Images in the data are to be skipped, while every line is restated exactly as written.
[Opening DATA SHOWN section]
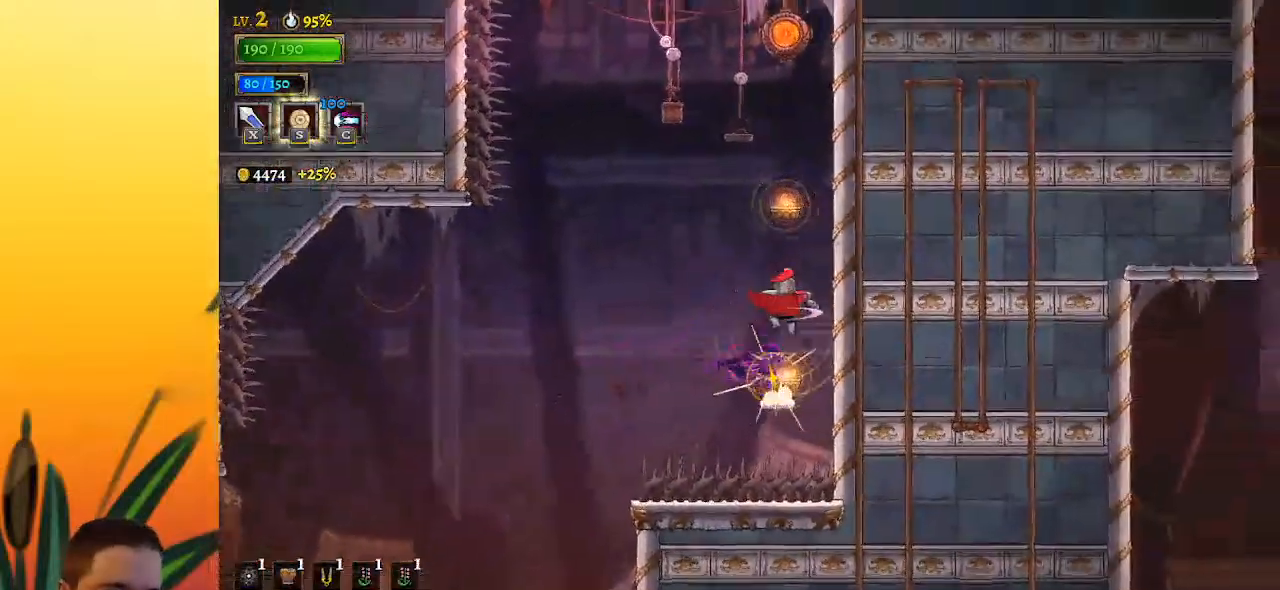
Gameplay with keyboard; each line is a JSON object with the keys held at the frame after it. "events" lists presses ("down") and releases ("up") of "a", "c", "d", "down", "left", "right", "s", "up", "x" and "z" between this image and that frame as [ms after this image, input, new state], when the widget could be followed in between. No other keys are recorded. Mouse input is not recorded.
{"keys": [], "events": [[17, "down", "up"], [300, "down", "down"], [400, "down", "up"]]}
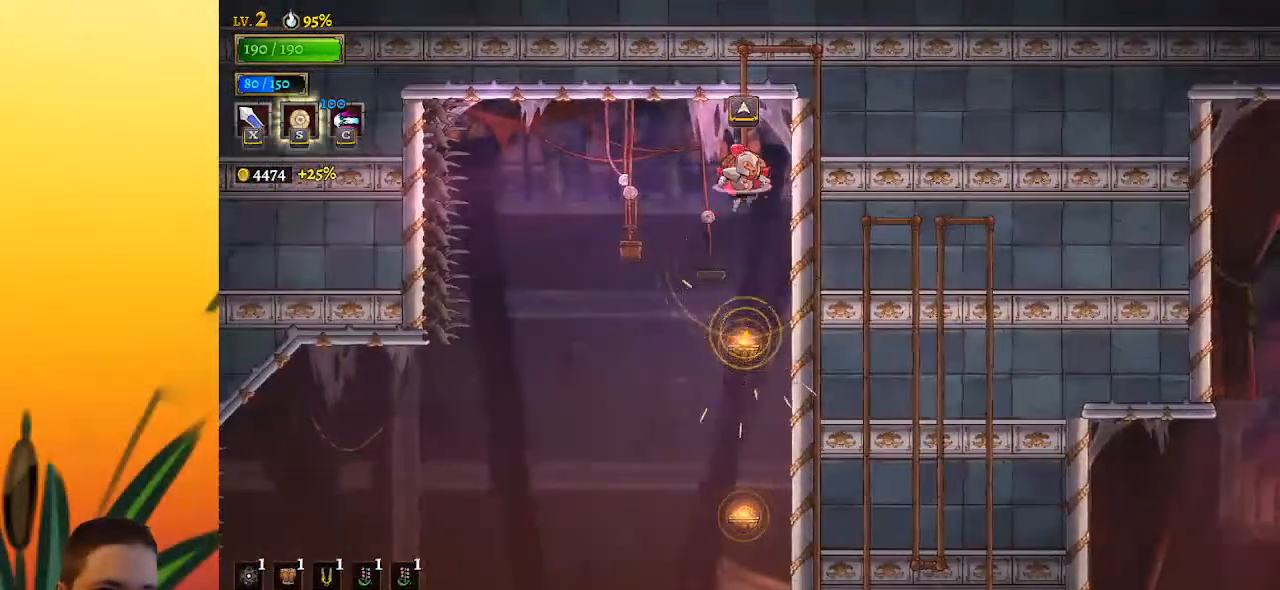
{"keys": [], "events": [[50, "up", "down"], [183, "up", "up"]]}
[Closing DATA SHOWN section]
RESPONSE TO THE EXERCISE
Gameplay with keyboard; each line is a JSON object with the keys held at the frame after it. "events" lists presses ("down") and releases ("up") of "a", "c", "d", "down", "left", "right", "s", "up", "x" and "z" between this image and that frame as [ms after this image, input, new state], when the widget could be followed in between. No other keys are recorded. Mouse input is not recorded.
{"keys": [], "events": [[17, "down", "up"], [300, "down", "down"], [400, "down", "up"]]}
{"keys": [], "events": [[50, "up", "down"], [183, "up", "up"]]}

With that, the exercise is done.